Río de luna

Iba por la calle sin ver, caminaba sin caminar y respiraba sin tomar aire. El plazo que me había dado el director del banco estaba a punto de extinguirse. Por tanto, tenía que cumplir con mi palabra y abandonar la casa.

El último vestigio que quedaba de mi vida feliz.

Antes, sin embargo, tenía que hablar con mis amigos. Los cité para tomar algo a última hora de la tarde en una terraza cercana a la consulta de Jaume.

Vi bajar de la moto a Paula con su agilidad de siempre. Mientras venía a encontrarme, movía los brazos de la misma manera en que lo hacía cuando teníamos diecisiete años.

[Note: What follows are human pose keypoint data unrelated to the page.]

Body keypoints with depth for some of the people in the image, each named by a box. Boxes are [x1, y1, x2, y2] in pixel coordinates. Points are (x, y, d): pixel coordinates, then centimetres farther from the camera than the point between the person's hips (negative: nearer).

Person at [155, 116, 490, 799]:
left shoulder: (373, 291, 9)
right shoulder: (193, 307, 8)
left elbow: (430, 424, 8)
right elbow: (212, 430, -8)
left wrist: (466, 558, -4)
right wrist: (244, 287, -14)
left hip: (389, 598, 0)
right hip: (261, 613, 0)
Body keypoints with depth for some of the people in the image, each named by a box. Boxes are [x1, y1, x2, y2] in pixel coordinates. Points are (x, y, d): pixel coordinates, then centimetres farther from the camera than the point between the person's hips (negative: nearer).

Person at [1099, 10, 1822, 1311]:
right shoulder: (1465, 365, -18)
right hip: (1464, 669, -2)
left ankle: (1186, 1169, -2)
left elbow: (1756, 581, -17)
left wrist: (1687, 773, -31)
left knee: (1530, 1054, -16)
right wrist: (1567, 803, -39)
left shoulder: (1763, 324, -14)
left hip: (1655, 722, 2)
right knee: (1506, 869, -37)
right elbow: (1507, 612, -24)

Oriol y Jaume se añadieron enseguida.

Mi cara debía de ser un poema, pues de pronto el semblante de todos fue la viva imagen de la preocupación. Hacía más de una semana que no los veía.

Sin más preámbulos, les expliqué la situación. Intenté exponerla suavemente, argumentando que en el fondo era lo mejor que me podía pasar. Paula, muy seria, no decía nada. Jaume en cambio se exasperó.

—No hagamos de la necesidad virtud, Sandra. Algo se debe poder hacer, ¿no?

—Seamos prácticos —intervino Oriol—. ¿De qué cantidad estamos hablando?

—Entre todos podemos hacer frente a dos recibos de la hipoteca. Con ello el banco podrá detener el expediente. Si quieres, voy a la oficina a hablar personalmente —añadió Jaume.

Mientras ellos discutían, yo movía la cabeza negativamente. Les expliqué lo que me había dicho el director de la oficina: el préstamo solo sería una solución momentánea. En solo unas semanas, se volverían a acumular más vencimientos de los que podríamos pagar.

—Tienes razón —dijo Paula con solemnidad—. Es desalentador y a todos nos duele, ya que en esa casa hemos pasado muchas horas preciosas, pero no nos equivoquemos: ¿de qué sirve una casa grande, si has de vivir rodeada de deudas? Es mejor que la vendas para empezar de nuevo una vida sin tantas preocupaciones. Podemos encontrar un piso cerca de donde estamos nosotros, si nos ponemos a buscar enseguida.

Me sorprendió que hablaran en tercera persona, como si yo no estuviera. Allí, en aquel instante, escuchaba cómo sonaba mi vida desde fuera.

Me esperaba un trago amargo que aún tenía que pasar, pero me iba haciendo a la idea de que podría tener una segunda oportunidad.

Ellos se ocuparían de buscar un piso que se pudiera adaptar a mis reducidos ingresos, pero yo solo pensaba en qué haría con el piano de mi madre. Evidentemente, no cabría en mi nuevo hogar. Nadie nunca volvería a tocar este instrumento, pero no podía abandonarlo. Peor aún sería dejarlo en manos de los nuevos propietarios de la casa. Perdida esta, sería de los únicos recuerdos que físicamente quedarían en pie. Si podía encontrar una solución para este piano y muchos otros objetos, firmar la pena de muerte para las cuatro paredes que me vieron nacer sería menos doloroso.

Decidí que todos los recuerdos de mi familia dormirían en una nave habilitada como trastero. Por fin tenía un objetivo: encontrar trabajo, rehacer mi vida.

Al comunicar la noticia al banco, el director respiró profundamente y, con su voz grave, me dijo:

—Sandra, lo siento, pero en el fondo me alegro. Es lo mejor que puedes hacer.

A primera hora de la mañana siguiente, vino el solícito encargado de la casa de mudanzas.

Era un hombre joven, rechoncho y afable. Lo resolvió todo sencillamente. Estaba acostumbrado, me dijo. Me comentó que muchas personas se encontraban en la misma situación que yo, familias que antes de la crisis tenían una vida tranquila y holgada.

—En una semana tengo que abandonar la casa —le dije—. No tenemos demasiado tiempo.

—No se preocupe, esto está hecho.

Mientras miraba y medía los muebles, Paula me llamó para decirme que habían encontrado unos bajos con jardín en Gràcia. Muy cerca de donde vivían ellos. «Con un jardín… —pensé—. No puede ser casualidad.»

Como tampoco lo era que, mientras hablaba con ella, el hombre abriera el piano y tocara tímidamente unos acordes de «Moon River», una de las piezas favoritas de mis padres.

No estaba desesperada, solo al límite.